President Lyndon B. Johnson and Rev. Dr. Marti...
Image via Wikipedia

We are socialized to think and act a certain way. And, we often put self-imposed barriers around ourselves. To break free, let’s start making small changes, simple shifts in our mindset.

Take a few minutes to read and think about the Martin Luther King quote below.

“Injustice anywhere is a threat to justice everywhere. We are caught in an inescapable network of mutuality, tied in a single garment of destiny. Whatever affects one directly, affects all indirectly.” Dr. Martin Luther King Jr.

What’s your interpretation of the quote? Let your mind wander! There are no right or wrong answers, they are your thoughts, let them take you wherever.  Break those self-imposed chains to your thinking, and step beyond your boundaries. For once, think without borders.

Isn’t it freeing?

Let me share a piece of me with you. When I think of the Martin Luther King quote, I think that I am my brother’s keeper, and that my actions will impact others.

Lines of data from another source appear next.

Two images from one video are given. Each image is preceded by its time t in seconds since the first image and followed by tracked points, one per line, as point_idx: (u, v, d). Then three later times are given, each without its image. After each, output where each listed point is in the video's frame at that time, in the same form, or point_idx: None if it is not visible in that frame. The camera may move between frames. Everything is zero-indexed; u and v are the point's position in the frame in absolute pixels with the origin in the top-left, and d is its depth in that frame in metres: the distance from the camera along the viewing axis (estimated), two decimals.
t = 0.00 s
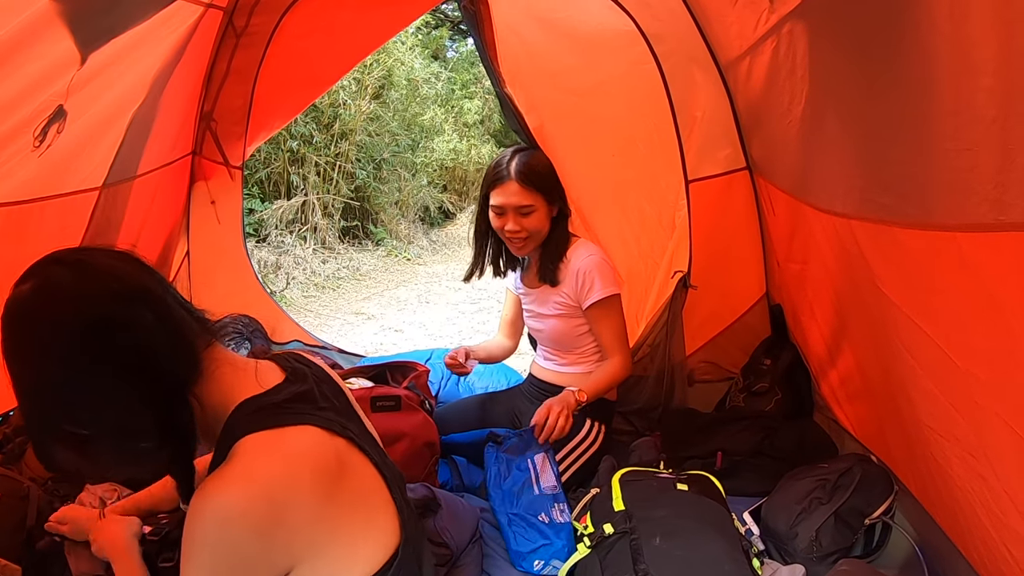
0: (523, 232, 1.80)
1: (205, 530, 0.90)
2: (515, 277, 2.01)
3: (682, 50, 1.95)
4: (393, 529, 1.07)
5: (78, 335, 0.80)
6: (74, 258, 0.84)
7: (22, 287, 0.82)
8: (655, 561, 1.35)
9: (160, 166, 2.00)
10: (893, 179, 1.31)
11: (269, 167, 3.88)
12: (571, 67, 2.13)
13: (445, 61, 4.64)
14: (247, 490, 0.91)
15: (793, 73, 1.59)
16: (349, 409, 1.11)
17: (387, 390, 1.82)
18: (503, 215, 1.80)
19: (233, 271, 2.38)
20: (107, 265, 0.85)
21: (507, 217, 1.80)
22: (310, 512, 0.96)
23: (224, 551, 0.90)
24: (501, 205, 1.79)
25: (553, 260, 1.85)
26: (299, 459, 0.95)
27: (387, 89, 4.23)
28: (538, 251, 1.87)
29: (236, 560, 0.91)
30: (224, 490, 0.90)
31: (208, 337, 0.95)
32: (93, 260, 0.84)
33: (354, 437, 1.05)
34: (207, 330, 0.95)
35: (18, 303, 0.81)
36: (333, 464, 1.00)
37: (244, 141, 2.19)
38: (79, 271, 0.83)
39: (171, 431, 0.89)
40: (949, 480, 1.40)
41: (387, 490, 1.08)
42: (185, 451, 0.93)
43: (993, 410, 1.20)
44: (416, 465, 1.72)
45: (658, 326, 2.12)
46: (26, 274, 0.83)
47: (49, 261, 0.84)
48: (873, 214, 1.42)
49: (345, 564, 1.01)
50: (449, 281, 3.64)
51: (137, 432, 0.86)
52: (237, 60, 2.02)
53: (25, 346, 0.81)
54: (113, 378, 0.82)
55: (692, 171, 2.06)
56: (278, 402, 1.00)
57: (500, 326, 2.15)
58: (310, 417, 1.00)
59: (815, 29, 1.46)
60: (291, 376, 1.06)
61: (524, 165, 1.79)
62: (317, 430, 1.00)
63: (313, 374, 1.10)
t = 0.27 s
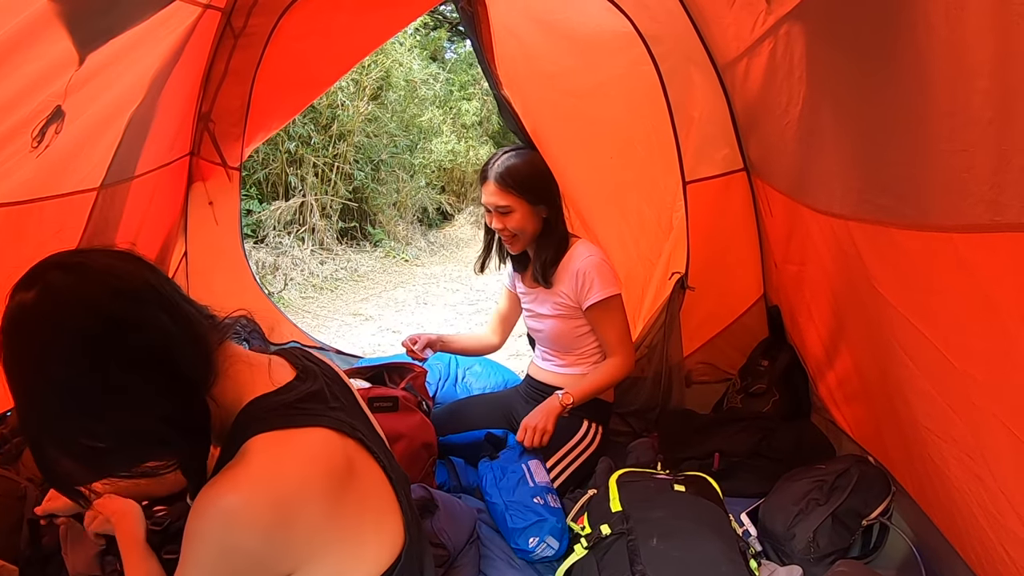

I also think that we are all connected, which leads my mind to the Butterfly Effect, a concept where a butterfly flapping its wings in one region, could trigger a tornado (or some other act) in another region.

My mind then roams to The Hundredth Monkey principle, where after a certain point, new information (or learned behaviour) introduced, ceases to be new and is in the collective consciousness.

Just for today, start with the Martin Luther King quote, and let your mind take you wherever. You never know what great ideas you’ll generate simply by giving yourself permission to think without borders.

What are your thoughts? Do you dare to think without borders?